Extract to read -
»»
Deputy Cabinet Secretary/Chief of Staff

Randy Coleman is the Chief of Staff and Deputy Cabinet Secretary for the West Virginia Department of Veterans Assistance. Coleman oversees the work at the West Virginia Veterans Nursing Facility, West Virginia Veterans Home, Donel C. Kinnard Memorial State Veterans Cemetery, and 15 statewide benefits offices.

His position at Veterans Assistance is Coleman’s second stint in State government. From 2002 through 2005, he served as Deputy Cabinet Secretary and Communications Director for the West Virginia Department of Military Affairs and Public Safety, a department that managed 11 state agencies and divisions, a group that included the West Virginia State Police, Air and Army National Guard, Division of Corrections, and Division of Homeland Security and Emergency Management.

From 2005 until 2016, Coleman worked as vice president of public relations at Charles Ryan Associates before operating a solo P.R./marketing business that served a wide variety of regional industrial and business clients and national sports marketing clients. In 2011, Coleman was the creator of the popular outdoor television show Major League Fishing, which has aired on CBS, NBC, and Outdoor Channel and has been the No. 1-rated fishing show on all television networks since 2013.
««
Task brief - Condense the paragraph in the biography above that begins "His position at Veterans Assistance" into a bulleted list that keeps its main facts.

Dataset content -
»»
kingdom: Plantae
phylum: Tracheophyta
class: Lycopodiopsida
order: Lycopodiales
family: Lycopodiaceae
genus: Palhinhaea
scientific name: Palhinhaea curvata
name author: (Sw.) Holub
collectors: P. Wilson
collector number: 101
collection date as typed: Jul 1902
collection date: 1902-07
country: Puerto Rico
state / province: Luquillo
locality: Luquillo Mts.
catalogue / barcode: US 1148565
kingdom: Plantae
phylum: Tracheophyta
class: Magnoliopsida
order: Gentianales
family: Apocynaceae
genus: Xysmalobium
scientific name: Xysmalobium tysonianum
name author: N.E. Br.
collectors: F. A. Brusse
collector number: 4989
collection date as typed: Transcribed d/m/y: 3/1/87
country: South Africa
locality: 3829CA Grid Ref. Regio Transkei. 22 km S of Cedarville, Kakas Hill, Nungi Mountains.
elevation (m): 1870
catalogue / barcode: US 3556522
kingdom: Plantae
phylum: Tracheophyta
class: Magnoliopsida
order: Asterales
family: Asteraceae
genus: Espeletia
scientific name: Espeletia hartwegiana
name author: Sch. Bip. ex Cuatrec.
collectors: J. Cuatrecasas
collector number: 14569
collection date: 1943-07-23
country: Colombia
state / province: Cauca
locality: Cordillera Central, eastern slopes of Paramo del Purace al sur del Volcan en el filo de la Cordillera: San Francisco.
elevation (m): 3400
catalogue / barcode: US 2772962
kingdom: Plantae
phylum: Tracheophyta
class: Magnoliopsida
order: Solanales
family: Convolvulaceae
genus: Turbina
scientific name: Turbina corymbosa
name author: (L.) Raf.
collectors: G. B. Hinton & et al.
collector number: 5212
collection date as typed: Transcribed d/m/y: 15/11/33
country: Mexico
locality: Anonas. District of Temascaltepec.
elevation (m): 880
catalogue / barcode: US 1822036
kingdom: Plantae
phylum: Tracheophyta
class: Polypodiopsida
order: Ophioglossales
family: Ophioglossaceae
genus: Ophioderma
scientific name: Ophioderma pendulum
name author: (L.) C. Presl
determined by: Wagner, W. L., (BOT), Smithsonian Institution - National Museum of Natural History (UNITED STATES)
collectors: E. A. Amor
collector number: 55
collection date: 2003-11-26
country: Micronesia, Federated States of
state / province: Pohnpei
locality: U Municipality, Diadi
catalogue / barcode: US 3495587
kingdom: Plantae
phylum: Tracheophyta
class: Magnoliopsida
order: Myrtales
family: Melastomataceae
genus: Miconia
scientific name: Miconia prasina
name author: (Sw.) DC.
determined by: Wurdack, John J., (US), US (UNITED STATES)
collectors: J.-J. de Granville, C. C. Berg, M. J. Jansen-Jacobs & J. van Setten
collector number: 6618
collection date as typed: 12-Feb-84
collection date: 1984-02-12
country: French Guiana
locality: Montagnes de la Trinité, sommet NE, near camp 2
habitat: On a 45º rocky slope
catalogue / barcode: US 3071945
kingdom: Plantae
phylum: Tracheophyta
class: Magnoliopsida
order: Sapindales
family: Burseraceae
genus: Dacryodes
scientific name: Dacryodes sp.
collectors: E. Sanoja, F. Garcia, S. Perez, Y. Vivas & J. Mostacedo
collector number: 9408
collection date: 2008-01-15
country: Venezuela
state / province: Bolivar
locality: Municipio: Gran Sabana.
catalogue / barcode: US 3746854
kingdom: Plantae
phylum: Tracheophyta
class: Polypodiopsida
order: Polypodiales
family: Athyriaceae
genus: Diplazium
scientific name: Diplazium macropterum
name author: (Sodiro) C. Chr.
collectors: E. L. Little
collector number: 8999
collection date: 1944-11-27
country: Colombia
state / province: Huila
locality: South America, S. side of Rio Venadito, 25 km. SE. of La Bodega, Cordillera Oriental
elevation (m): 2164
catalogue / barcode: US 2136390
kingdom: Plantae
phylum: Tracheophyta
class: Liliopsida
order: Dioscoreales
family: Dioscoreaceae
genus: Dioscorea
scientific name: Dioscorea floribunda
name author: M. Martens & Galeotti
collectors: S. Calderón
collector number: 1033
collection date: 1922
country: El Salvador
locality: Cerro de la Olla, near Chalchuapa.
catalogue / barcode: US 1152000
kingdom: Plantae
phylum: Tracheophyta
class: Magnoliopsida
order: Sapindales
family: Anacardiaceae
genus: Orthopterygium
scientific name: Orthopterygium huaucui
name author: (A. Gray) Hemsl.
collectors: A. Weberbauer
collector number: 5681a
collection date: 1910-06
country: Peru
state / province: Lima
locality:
««
Result -
- Coleman's role at Veterans Assistance is his second stint in State government.
- From 2002 through 2005, he was Deputy Cabinet Secretary and Communications Director for the West Virginia Department of Military Affairs and Public Safety.
- That department managed 11 state agencies and divisions, including the West Virginia State Police, the Air and Army National Guard, the Division of Corrections, and the Division of Homeland Security and Emergency Management.